The results of the National Assessment of Educational Progress (NAEP) are reported between six to 18 months after they have been collected. The No Child Left Behind Act mandates reporting of State NAEP Mathematics and Reading Results within six months of the last day of the assessment period. Results for the Trial Urban District Assessment (TUDA) and assessments in subjects other than mathematics and reading are usually available within one year of the assessment.
Types of Reports
There are many types of NAEP reports. For each national assessment there is a main report known as, The Nation's Report Card. This report provides an overview of the assessment and reports findings for the nation as a whole as well as some state comparisons. A second national report is the Highlights Report, which provides a synopsis of the results for each subject assessed. These reports are available at the Nation's Report Card Web site .
For the State NAEP assessments, a one-page Snapshot Report is generated for each subject and grade assessed. Links to the most recent California Snapshot Reports for the NAEP are provided below.
Customized state reports are also generated for each state. The state reports cover the results for a given state in detail. Appendices to the state reports provide important technical information such as accommodation and exclusion rates for the states. Links to the most recent California reports for NAEP are provided below.
Interpreting NAEP Results
It is important to keep in mind the following points when interpreting NAEP data.
- The averages and percentages presented are estimates based on samples of students rather than on entire populations.
- The questions students respond to are only a sample of the knowledge and skills covered by the NAEP frameworks.
- Results are subject to uncertainty, reflected in the standard error of the estimates – a range of from less than one point, to over 18 points for smaller sub-groups.
- Differences between scores or between percentages are discussed only when they are significant from a statistical perspective. Some seemingly large differences may not be statistically significant.

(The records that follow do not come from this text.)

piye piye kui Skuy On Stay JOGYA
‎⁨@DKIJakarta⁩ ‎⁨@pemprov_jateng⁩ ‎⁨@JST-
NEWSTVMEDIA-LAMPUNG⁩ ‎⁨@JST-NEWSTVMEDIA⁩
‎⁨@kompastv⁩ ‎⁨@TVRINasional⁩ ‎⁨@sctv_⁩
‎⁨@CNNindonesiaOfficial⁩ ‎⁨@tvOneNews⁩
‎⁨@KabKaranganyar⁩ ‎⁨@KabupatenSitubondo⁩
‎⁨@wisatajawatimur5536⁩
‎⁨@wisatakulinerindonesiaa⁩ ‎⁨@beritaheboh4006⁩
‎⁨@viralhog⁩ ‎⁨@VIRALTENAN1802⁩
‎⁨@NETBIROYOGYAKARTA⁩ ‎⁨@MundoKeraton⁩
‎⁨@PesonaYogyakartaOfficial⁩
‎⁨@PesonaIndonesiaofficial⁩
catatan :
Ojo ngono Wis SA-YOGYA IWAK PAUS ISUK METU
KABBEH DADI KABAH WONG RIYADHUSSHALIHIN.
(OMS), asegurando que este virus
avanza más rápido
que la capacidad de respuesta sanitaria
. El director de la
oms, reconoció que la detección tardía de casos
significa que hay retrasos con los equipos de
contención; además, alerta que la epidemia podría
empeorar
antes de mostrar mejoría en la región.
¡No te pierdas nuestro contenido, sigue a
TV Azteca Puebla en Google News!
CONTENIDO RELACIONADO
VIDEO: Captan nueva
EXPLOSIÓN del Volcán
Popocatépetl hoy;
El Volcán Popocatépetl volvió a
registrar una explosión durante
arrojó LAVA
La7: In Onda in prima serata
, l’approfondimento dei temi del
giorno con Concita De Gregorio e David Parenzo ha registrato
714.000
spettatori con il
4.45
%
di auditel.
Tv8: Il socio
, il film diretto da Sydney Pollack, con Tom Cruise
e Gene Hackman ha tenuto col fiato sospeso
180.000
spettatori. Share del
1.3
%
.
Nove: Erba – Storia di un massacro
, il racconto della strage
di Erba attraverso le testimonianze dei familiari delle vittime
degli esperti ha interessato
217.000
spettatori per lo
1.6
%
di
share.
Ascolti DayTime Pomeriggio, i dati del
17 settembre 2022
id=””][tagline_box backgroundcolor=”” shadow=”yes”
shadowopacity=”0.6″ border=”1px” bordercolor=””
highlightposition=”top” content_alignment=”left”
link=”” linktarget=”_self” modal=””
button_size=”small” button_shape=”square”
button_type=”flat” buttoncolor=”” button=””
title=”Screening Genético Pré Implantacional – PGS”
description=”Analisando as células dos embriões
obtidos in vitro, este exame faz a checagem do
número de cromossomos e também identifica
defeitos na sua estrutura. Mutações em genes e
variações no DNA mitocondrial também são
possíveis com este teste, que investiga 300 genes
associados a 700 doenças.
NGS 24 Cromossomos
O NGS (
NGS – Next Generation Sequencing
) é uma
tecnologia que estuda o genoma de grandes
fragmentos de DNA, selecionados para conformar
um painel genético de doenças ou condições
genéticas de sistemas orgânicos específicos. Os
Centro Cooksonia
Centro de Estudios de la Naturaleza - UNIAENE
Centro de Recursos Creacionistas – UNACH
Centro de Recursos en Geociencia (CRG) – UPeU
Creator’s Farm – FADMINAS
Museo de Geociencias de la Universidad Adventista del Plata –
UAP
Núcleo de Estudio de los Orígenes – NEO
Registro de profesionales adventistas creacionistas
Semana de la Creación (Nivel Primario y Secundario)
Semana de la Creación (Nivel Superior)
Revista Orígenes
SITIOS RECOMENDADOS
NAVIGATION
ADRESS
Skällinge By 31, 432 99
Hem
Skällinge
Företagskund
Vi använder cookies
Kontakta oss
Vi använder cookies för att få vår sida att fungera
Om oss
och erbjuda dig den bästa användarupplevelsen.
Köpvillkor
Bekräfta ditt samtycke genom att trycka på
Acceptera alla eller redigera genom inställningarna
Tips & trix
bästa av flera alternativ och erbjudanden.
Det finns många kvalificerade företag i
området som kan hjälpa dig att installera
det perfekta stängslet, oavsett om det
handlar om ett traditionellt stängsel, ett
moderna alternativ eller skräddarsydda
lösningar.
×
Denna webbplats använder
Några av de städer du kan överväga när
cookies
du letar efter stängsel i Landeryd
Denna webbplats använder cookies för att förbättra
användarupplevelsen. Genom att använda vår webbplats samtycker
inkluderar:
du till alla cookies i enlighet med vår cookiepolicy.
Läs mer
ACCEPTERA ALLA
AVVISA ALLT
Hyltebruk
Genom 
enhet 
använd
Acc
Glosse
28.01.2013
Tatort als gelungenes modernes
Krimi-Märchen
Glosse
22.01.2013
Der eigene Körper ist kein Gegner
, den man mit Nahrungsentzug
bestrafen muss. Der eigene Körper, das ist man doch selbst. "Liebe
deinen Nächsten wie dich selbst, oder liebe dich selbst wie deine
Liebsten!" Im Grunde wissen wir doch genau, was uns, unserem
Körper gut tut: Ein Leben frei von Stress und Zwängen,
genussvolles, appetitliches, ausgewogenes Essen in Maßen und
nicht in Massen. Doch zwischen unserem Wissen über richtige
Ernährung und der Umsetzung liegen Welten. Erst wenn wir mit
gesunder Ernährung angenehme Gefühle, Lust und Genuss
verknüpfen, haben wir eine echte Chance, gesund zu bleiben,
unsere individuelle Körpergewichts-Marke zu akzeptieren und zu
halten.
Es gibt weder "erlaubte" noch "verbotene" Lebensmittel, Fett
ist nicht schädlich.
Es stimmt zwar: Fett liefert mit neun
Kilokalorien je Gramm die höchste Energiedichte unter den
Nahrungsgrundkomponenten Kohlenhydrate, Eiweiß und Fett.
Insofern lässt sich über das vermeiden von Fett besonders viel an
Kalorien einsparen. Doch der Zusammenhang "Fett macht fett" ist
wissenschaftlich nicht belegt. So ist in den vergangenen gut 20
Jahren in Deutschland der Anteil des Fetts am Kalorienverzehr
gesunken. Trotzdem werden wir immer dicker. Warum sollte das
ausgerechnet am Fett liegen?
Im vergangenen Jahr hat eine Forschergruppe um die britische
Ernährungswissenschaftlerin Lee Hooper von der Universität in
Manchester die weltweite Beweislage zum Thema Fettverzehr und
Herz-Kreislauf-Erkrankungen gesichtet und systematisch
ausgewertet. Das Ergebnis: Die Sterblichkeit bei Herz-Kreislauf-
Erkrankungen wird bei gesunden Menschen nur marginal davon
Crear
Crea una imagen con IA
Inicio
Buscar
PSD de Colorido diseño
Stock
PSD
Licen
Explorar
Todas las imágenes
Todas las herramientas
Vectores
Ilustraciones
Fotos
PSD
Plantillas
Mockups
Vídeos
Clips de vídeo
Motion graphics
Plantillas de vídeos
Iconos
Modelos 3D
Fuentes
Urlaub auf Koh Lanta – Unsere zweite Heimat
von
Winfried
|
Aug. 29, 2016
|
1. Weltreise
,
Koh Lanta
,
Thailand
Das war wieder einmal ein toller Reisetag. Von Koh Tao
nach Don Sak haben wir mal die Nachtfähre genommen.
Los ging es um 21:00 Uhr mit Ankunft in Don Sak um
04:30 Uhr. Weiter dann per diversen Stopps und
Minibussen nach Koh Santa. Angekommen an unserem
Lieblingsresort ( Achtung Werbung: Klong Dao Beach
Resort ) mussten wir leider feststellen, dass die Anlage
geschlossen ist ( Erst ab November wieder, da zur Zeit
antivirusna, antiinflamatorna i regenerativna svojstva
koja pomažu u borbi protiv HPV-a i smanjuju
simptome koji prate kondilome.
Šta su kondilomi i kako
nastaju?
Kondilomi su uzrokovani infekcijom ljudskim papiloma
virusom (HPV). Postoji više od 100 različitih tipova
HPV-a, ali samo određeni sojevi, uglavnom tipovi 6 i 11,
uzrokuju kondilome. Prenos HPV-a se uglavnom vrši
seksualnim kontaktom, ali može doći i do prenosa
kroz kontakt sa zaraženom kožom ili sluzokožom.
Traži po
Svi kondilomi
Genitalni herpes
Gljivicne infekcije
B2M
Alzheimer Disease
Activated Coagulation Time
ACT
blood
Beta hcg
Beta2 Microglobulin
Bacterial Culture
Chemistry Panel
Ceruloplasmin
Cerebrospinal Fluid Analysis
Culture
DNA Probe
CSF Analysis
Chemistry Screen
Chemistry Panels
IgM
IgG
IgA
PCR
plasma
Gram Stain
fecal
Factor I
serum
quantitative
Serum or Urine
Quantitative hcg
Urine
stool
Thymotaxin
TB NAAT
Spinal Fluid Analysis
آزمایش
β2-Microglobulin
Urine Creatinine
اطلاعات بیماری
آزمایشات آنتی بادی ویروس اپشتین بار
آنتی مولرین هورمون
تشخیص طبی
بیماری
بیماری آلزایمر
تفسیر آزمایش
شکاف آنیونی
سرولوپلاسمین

- It is important to note that simple cross-tabulations of a variable with measures of educational achievement, like the ones presented in this report, cannot constitute proof that a difference in the variable causes differences in educational achievement.
- California Standards Tests (CSTs) are based on a different set of standards than the NAEP assessments. For example, NAEP assesses only reading, while the California Standards Tests assess English-language Arts, encompassing reading as well as writing conventions, spelling, and grammar.
- Scores on California’s Standards Tests and other assessments are not directly comparable to those on NAEP.
- Performance levels for California and NAEP are not equivalent. Comparisons involving statistics such as percent proficient should be made with extreme caution.